Pesquisa da USP analisa o impacto da doença de Alzheimer na linguagem

Pacientes em instituições de longa permanência são mais vulneráveis às perdas comunicacionais

Imagem: Reprodução/ Pixabay

A doença de Alzheimer é um transtorno neurodegenerativo incurável que afeta cerca de 10% das pessoas acima de 65 anos e tem incidência de 25% em idosos com mais de 80. No Brasil, a doença afeta mais de um milhão de pessoas e estima-se que, a cada ano, cem mil novos casos são diagnosticados. Sem causa reconhecida pela ciência, a doença compromete gradualmente as funções cognitivas, a memória e também a linguagem.

No campo da língua, a doença pode ser dividida em três níveis: leve, quando há alterações no vocabulário e nos significados; moderada, com prejuízos nos sons produzidos e na estrutura frasal, e severa, quando há danos graves na comunicação, que podem causar mutismo.

Buscando estudar comparativamente os discursos de idosos saudáveis e de portadores da doença de Alzheimer, a pesquisadora Andréa Farias Higa escreveu a dissertação A linguagem de sujeitos com Alzheimer em interação semiespontânea, na qual analisa os diversos estágios da doença e seus impactos linguísticos. 

Para o trabalho, Andréa entrevistou 15 idosos, cujos perfis variavam entre saudáveis e portadores da doença e entre os que moravam com os parentes e os internados em instituições de longa permanência

Impactos da doença na fala

Ao longo das entrevistas, a autora da pesquisa notou particularidades na fala dos sujeitos com Alzheimer: “Eles perdem o fluxo narrativo e entram em um discurso mais circular”. Andréa também sintetizou algumas alterações presentes nesse discurso, como as hesitações, longas pausas, prolongamento de palavras e esquecimento da fala. 

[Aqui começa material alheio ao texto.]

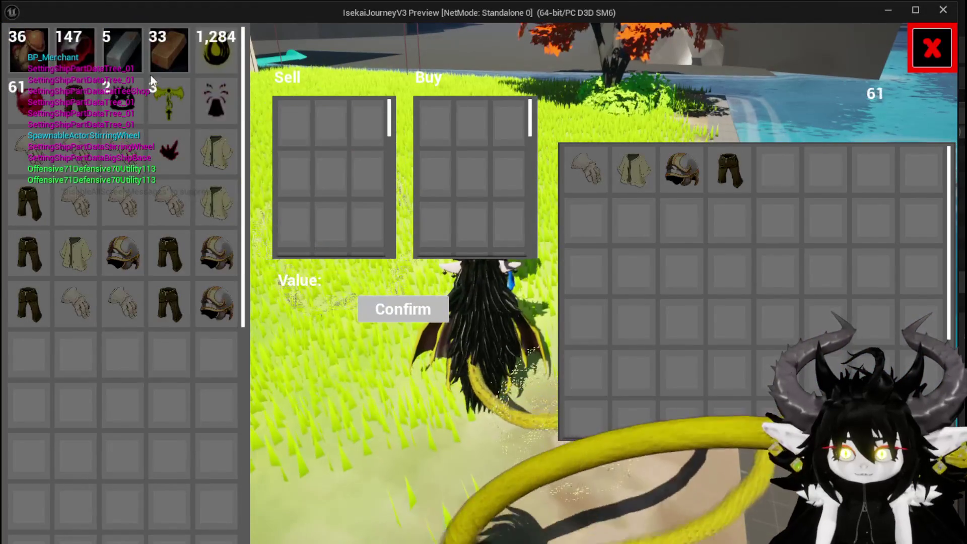
Sell 35 Copper Ore to the merchant, raising gold from 1,284 to 2,134.
{"action": "left_click", "coordinate": [76, 55]}
{"action": "left_click", "coordinate": [75, 55]}
{"action": "left_click", "coordinate": [75, 56]}
{"action": "left_click", "coordinate": [76, 55]}
{"action": "left_click", "coordinate": [76, 56]}
{"action": "left_click", "coordinate": [75, 56]}
{"action": "left_click", "coordinate": [75, 55]}
{"action": "left_click", "coordinate": [75, 55]}
{"action": "double_click", "coordinate": [76, 55]}
{"action": "double_click", "coordinate": [76, 55]}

Esses sintomas foram menos perceptíveis em pacientes cercados por familiares, conta a pesquisadora: “Quando ele está com a família, constrói uma rede de associação, um espaço de convívio da fala”. Os parentes auxiliam na manutenção do repertório do paciente ao recordar elementos centrais de sua vida, o que é essencial para retardar os sintomas. “A comunicação é uma necessidade social, é fundamental que o sujeito consiga reconstruir sua história”, explica a autora.

 

O psiquiatra Alois Alzheimer foi o primeiro a reconhecer a doença, em 1909 [Imagem: Reprodução/ Wikimedia Commons]
Muitos idosos com Alzheimer, contudo, são enviados para instituições de longa permanência, frequentemente sem contato com os laços familiares. “Lá, o sujeito perde esse mecanismo de resgate das memórias”, conta Andréa. Como tentativa de recuperar a narrativa autobiográfica do paciente, muitas instituições optam por utilizar álbuns de fotografias, que convidam a relembrar o passado.

Mutismo

A doença, em sua fase terminal, pode levar à perda completa da habilidade de se comunicar verbalmente; os pacientes passam a ter dificuldade em expressar pensamentos, sentimentos e até mesmo sintomas graves: “Eles sentem dores, mas não conseguem relatar ao médico, o que também prejudica o diagnóstico”, explica a autora. 

A perda da fala não decorre somente de uma evolução natural da doença; ela é potencializada pelo isolamento do idoso, conta a pesquisadora. “Acontece em grande parte porque ele não reconhece mais a importância de falar”. Segundo Andréa, o paciente que não convive socialmente deixa de ter estímulos para produzir ideias com sentido.

Para além da análise linguística e científica, a dissertação de Andréa Higa buscou inserir a doença em seu contexto social e se dedicou a compreender os sujeitos com doença de Alzheimer também a partir de sua subjetividade, não apenas como dados de pesquisa. “A perda da linguagem vai muito além da perda neurológica, também envolve o cenário em que o idoso está situado e os estímulos que ele recebe”.